Aim A >> Put every line of the species records below into a Markdown table with the columns Row and Entry, numbering the rows and skipping blank lines. Leave out the pictures.

Text segment >>

------------------------------------

From this communication it was plain that the Auditors were well
aware of the issue.
16.2.
Any doubt about Management, or the board
in particular, being aware of the practice, is dispelled by the
resolution passed by the
board on 17 November 2014 prohibiting the
practice.
16.3.
Evidence was adduced on when the coins
were improperly removed. The removals in various volumes occurred
from 13 December 2013.
All but one removal occurred before the 17
November board resolution. One removal of 50 Kruger Rands occurred on
19 November 2014.
16.4.
The PD letter omits reference to the
board resolution of 17 November. Further, it makes no reference to
the several dates of removal.
No mention is made when the instruction
by the CEO to remove the coins was made. It must be assumed that
respondent’s attorney
was not told of these pertinent facts.
Moreover, it is to be inferred from the evidence of the respondent
that she never set about
gathering this information and she was
ignorant of the critical details of when the instruction was given or
of the dates of all
the removals.
16.5.
Email
correspondence exchanged on 8 December reveals a flurry of exchanges
among the respondent, Demby and the non-executive directors
about the
timing of buy-backs of coins to replace the improperly removed coins;
a process hamstrung by cash flow constraints.
[6]
The issue was put on the agenda of a board meeting scheduled for 12
December; a meeting later cancelled.
16.6.
The respondent was wholly justified in
being dissatisfied about the removal practice. However, was she
reasonable in not informing
herself fully about the circumstances?
There was only one removal after the resolution; what inferences
could properly be drawn?
Was this removal one which flowed from an
instruction given prior to the 17 November resolution? Was it a
result of a fresh instruction
given in defiance of the resolution?
The respondent apparently did not enquire.
16.7.

------------------------------------

Supplied records >>
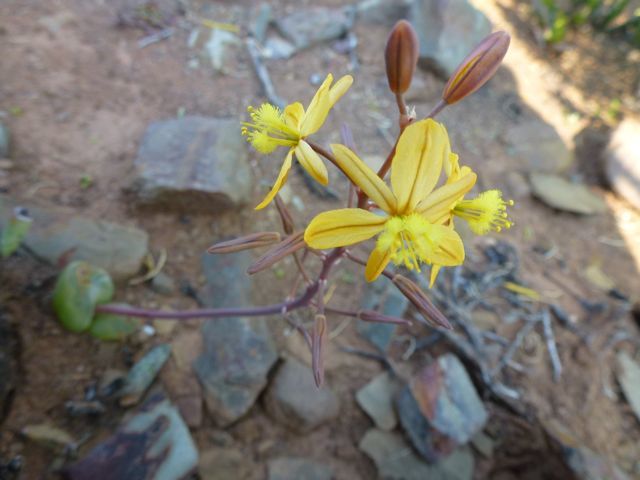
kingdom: Plantae
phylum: Tracheophyta
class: Liliopsida
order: Asparagales
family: Asphodelaceae
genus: Bulbine
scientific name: Bulbine mesembryanthoides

------------------------------------

Aim B >> Output the judgment excerpt word for word from "Moreover, it is" up to and including "cash flow constraints.".

Written reply A >>
| Row | Entry |
|---|---|
| 1 | kingdom: Plantae |
| 2 | phylum: Tracheophyta |
| 3 | class: Liliopsida |
| 4 | order: Asparagales |
| 5 | family: Asphodelaceae |
| 6 | genus: Bulbine |
| 7 | scientific name: Bulbine mesembryanthoides |

Written reply B >>
Moreover, it is to be inferred from the evidence of the respondent
that she never set about
gathering this information and she was
ignorant of the critical details of when the instruction was given or
of the dates of all
the removals.
16.5.
Email
correspondence exchanged on 8 December reveals a flurry of exchanges
among the respondent, Demby and the non-executive directors
about the
timing of buy-backs of coins to replace the improperly removed coins;
a process hamstrung by cash flow constraints.